Originally published in 1974, Stockhausen Serves Imperialism is a collection of essays by the English avant-garde composer Cornelius Cardew that provides a Marxist and class critique of two of the more revered composers of the postwar era: Karlheinz Stockhausen and John Cage.
A former assistant to Stockhausen and an early champion of Cage, Cardew provides a cutting rebuke of the composers, their work and their ideological positions (Cage's staged anarchism and Stockhausen's theatrical mysticism, in particular). Cardew considers the role of these composers and their works within the development of the 20th-century avant-garde, which he saw as reinforcing an imperialist order rather than spotlighting the struggles of the working class or spurring revolution against bourgeois oppression. Cardew's early works do not escape his own scrutiny, with the book containing critiques and repudiations of his canonical works from the 1960s and early 1970s: Treatise and The Great Learning.

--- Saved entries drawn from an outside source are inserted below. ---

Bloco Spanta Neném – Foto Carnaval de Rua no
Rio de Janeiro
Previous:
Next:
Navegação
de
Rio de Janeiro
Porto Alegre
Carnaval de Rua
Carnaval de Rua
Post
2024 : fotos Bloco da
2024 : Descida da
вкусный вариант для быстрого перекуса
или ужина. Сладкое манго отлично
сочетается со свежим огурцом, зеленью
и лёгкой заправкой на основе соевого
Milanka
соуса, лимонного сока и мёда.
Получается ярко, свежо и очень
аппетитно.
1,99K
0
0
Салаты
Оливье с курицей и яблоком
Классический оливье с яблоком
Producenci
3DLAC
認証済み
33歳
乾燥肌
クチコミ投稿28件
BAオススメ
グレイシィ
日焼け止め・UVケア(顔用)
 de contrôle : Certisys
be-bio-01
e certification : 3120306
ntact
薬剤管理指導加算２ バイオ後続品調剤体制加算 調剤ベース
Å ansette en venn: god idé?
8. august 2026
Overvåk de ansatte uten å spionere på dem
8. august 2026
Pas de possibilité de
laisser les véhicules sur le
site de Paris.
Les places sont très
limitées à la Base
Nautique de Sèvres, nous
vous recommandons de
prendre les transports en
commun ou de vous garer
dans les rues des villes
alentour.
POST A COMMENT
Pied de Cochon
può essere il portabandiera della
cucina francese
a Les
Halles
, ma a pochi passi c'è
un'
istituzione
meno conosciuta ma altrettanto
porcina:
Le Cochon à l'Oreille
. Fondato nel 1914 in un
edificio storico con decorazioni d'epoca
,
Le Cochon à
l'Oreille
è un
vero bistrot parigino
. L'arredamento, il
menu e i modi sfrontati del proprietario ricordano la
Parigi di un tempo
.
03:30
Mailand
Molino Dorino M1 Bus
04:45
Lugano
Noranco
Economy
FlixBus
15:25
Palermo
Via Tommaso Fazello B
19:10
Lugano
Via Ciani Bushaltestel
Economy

After abandoning the avant-garde, Cardew devoted his work to the people's struggle, creating music in service of his radical politics. This music mostly took the form of class-conscious arrangements of folk songs and melodic piano works with such titles as "Revolution is the Main Trend" and "Smash the Social Contract." Cardew maintained a critical cultural stance throughout his life, later going on to denounce David Bowie and punk rock as fascist. He was killed by a hit-and-run driver in 1981--a death that some speculate could have been an assassination by the English government's MI5.
Supplementing Cardew's writings are two essays by his Scratch Orchestra collaborators Rod Eley and John Tilbury.